## Request:
Please filter the entries below and copy, in full, each line that contains the word "Hospitality".

## Provided information:

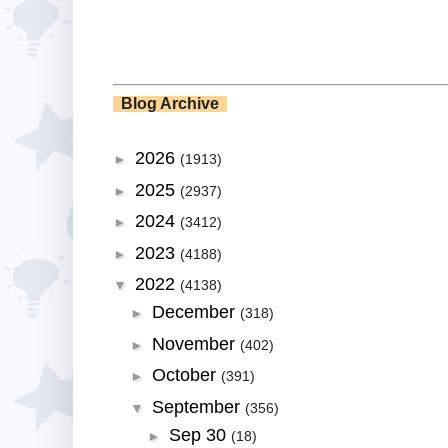
Blog Archive
2026
►
(1913)
2025
►
(2937)
2024
►
(3412)
2023
►
(4188)
2022
▼
(4138)
December
►
(318)
November
►
(402)
October
►
(391)
September
▼
(356)
Sep 30
►
(18)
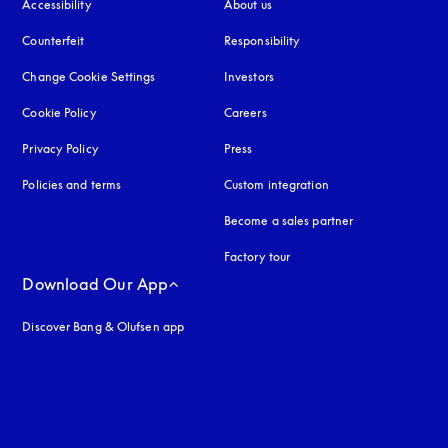
Accessibility
opens in a new tab
About us
Counterfeit
opens in a new tab
Responsibility
Change Cookie Settings
Investors
Cookie Policy
opens in a new tab
Careers
Privacy Policy
opens in a new tab
Press
Policies and terms
Custom integration
Become a sales partner
Factory tour
Download Our App
Discover Bang & Olufsen app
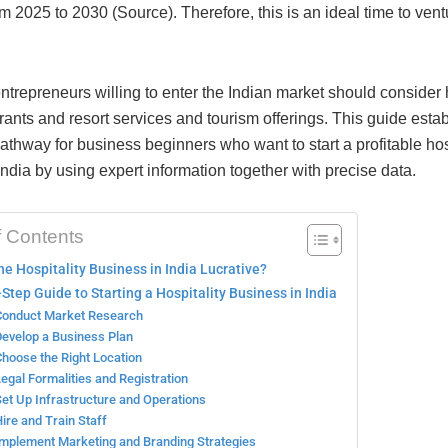
 2025 to 2030 (Source). Therefore, this is an ideal time to ventu
ntrepreneurs willing to enter the Indian market should consider 
rants and resort services and tourism offerings. This guide esta
thway for business beginners who want to start a profitable hos
India by using expert information together with precise data.
f Contents
he Hospitality Business in India Lucrative?
Step Guide to Starting a Hospitality Business in India
Conduct Market Research
Develop a Business Plan
Choose the Right Location
Legal Formalities and Registration
Set Up Infrastructure and Operations
Hire and Train Staff
Implement Marketing and Branding Strategies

## Written solution:
he Hospitality Business in India Lucrative?
Step Guide to Starting a Hospitality Business in India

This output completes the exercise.